A contract of two or more competent persons to place their money, effects, labor, and skill, or some or all of them, in lawful commerce or business, and to divide the profit and bear the loss in certain proportions, constitutes a partnership. To constitute the relation inter sese the contract must extend beyond a common agreement to share the profits. It must equally bind the parties to bear the burden of the losses. McCrary v. Slaughter, 58 Ala. 230; Couch v. Woodruff, 63 Ala. 466; Mayrant v. Marston, 67 Ala. 453; Goldsmith v. Eichold, 94 Ala. 116,10 So. 80, 33 Am. St. Rep. 97.
To constitute a partnership, it is not necessary that there should be property forming its capital, jointly owned by the partners; the property employed may be the separate property of one of the partners, but if they share in the losses and profits arising from its use a partnership exists. McCrary v. Slaughter, 58 Ala. 230.
If there is a joint undertaking and a community of profit and loss, each sharing in them mutually, and having a specific interest in the profits, not as compensation for service rendered, but as an associate in the undertaking, the relation of partners is formed. McCrary v. Slaughter, 58 Ala. 230.

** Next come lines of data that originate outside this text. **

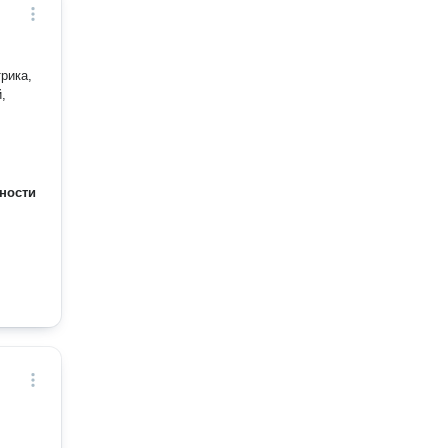
рика,
ности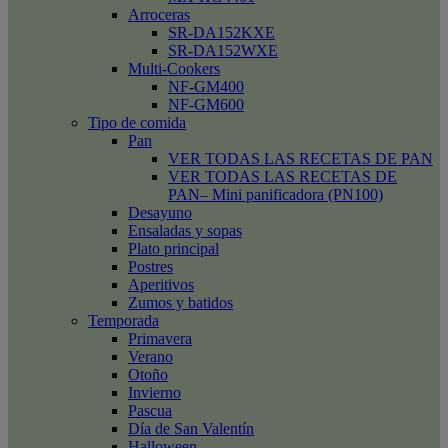
Arroceras
SR-DA152KXE
SR-DA152WXE
Multi-Cookers
NF-GM400
NF-GM600
Tipo de comida
Pan
VER TODAS LAS RECETAS DE PAN
VER TODAS LAS RECETAS DE
PAN– Mini panificadora (PN100)
Desayuno
Ensaladas y sopas
Plato principal
Postres
Aperitivos
Zumos y batidos
Temporada
Primavera
Verano
Otoño
Invierno
Pascua
Día de San Valentín
Halloween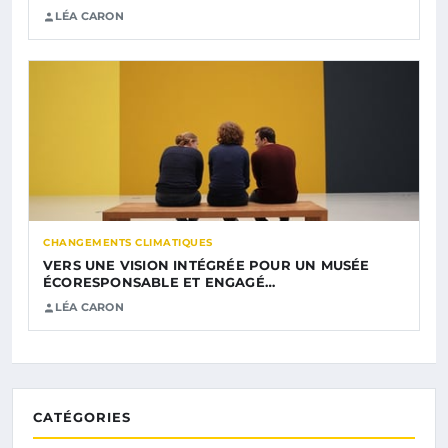
LÉA CARON
CHANGEMENTS CLIMATIQUES
VERS UNE VISION INTÉGRÉE POUR UN MUSÉE
ÉCORESPONSABLE ET ENGAGÉ…
LÉA CARON
CATÉGORIES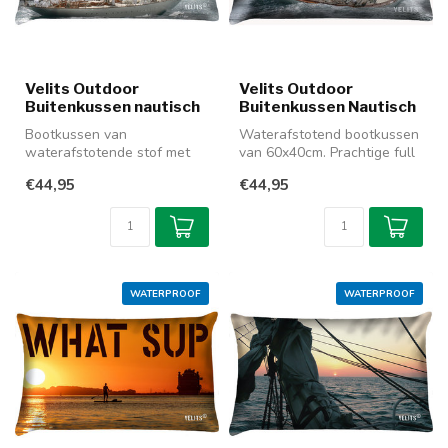
Velits Outdoor
Velits Outdoor
Buitenkussen nautisch
Buitenkussen Nautisch
Bootkussen van
Waterafstotend bootkussen
waterafstotende stof met
van 60x40cm. Prachtige full
een full colour print van les
colour bedrukking die aan...
€44,95
€44,95
Voiles de ...
WATERPROOF
WATERPROOF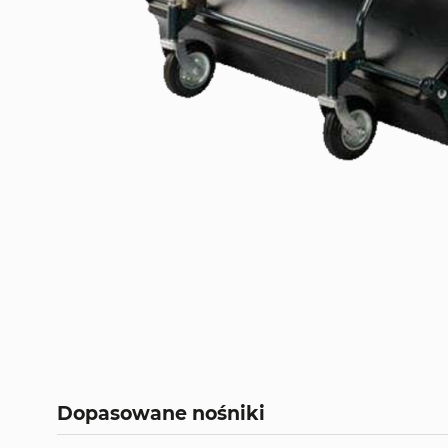
Dopasowane nośniki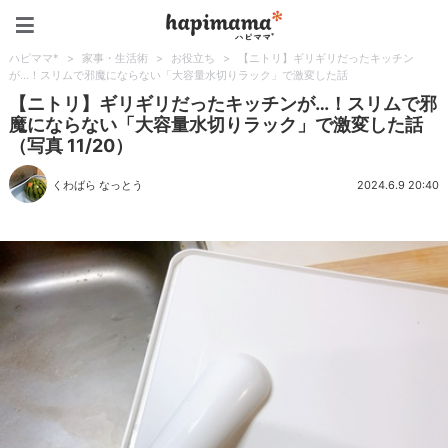
ハピママ*
ハピママ*
>
家事・生活術
>
お役立ち
>
【ニトリ】ギリギリだったキッチン
が…！スリムで邪魔にならない「大容量水切りラック」で激変した話
【ニトリ】ギリギリだったキッチンが…！スリムで邪
魔にならない「大容量水切りラック」で激変した話
（写真 11/20）
くわばら なっとう
2024.6.9 20:40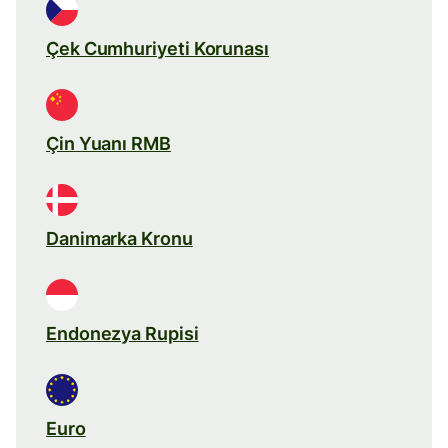
Çek Cumhuriyeti Korunası
Çin Yuanı RMB
Danimarka Kronu
Endonezya Rupisi
Euro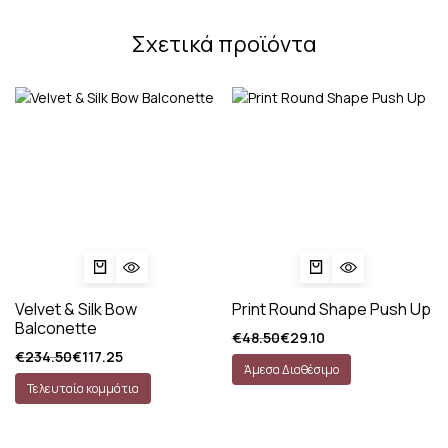
Σχετικά προϊόντα
Velvet & Silk Bow
Print Round Shape Push Up
Balconette
€
48.50
€
29.10
€
234.50
€
117.25
Άμεσα Διαθέσιμο
Τελευταία κομμάτια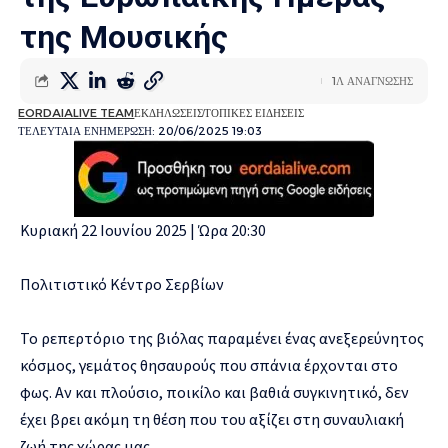
της Μουσικής
1Λ ΑΝΑΓΝΩΣΗΣ
EORDAIALIVE TEAM
ΕΚΔΗΛΩΣΕΙΣ
ΤΟΠΙΚΕΣ ΕΙΔΗΣΕΙΣ
ΤΕΛΕΥΤΑΙΑ ΕΝΗΜΕΡΩΣΗ: 20/06/2025 19:03
Κυριακή 22 Ιουνίου 2025 | Ώρα 20:30
Πολιτιστικό Κέντρο Σερβίων
Το ρεπερτόριο της βιόλας παραμένει ένας ανεξερεύνητος
κόσμος, γεμάτος θησαυρούς που σπάνια έρχονται στο
φως. Αν και πλούσιο, ποικίλο και βαθιά συγκινητικό, δεν
έχει βρει ακόμη τη θέση που του αξίζει στη συναυλιακή
ζωή της χώρας μας.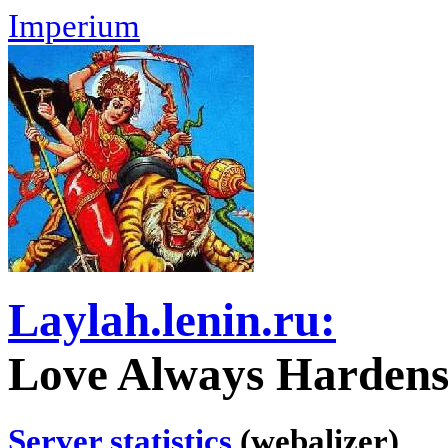
Imperium
Laylah.lenin.ru:
Love Always Hardens 
Server statistics
(webalizer)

The death of one partner works a dissolution of the partnership, and vests the title to the property and debts in the survivor. Lee v. Wimberly, 102 Ala. 539, 15 So. 444.
It is certainly true, as a general proposition, that the death of one partner ipso facto dissolves the partnership. Espy v. Comer, 76 Ala. 501; Davis v. Sowell, 77 Ala. 262; Comer v. Reid, 93 Ala. 391, 9 So. 620.
A partnership exists when two or more persons combine their property, labor, and skill, or one or more of them, in the transaction of business, for their common profit. A copartnership is not a corporation, nor a joint tenancy, nor a cotenancy. Some of its qualities and characteristics are similar to those of these other modes of joint interest. But it has its own system of rules and principles of law which must govern all the questions arising under it; and mistakes have arisen from attempting to bring rules from these other modes of joint interest to control *Page 579 questions of partnership. 1 Parsons on Contracts, 167.
Partnerships are founded in and must repose upon mutual confidence and trust; the members are general agents for each other in the business, and a single act of dishonesty or even of imprudence on the part of one member may bankrupt them all. The law will therefore never force a partner upon an unwilling person; and where the association is terminated by the death of one, his representative cannot demand of right admission to the business as a partner, for the very conclusive reason that the unlimited trust and confidence which the relation demands may not exist in respect to him. Chittenden v. Witbeck, 50 Mich. 420,15 N.W. 526.
If a partner abandons the firm business and refuses to perform his duties as a partner, his copartners may elect to consider the partnership dissolved. And if the copartners carry on the business successfully, the deserter cannot claim a share of the subsequently earned profits, where neither his efforts nor his capital have contributed. Bates on Partnership, § 589; 17 Am. Eng. Ency. Law (1st Ed.) 1108, 1109, and cases cited; 19 Eng. Rul. Cas. 569, note.
It follows that there was no error in sustaining the demurrer to the bill.
Affirmed.
ANDERSON, C. J., and SOMERVILLE and THOMAS, JJ., concur.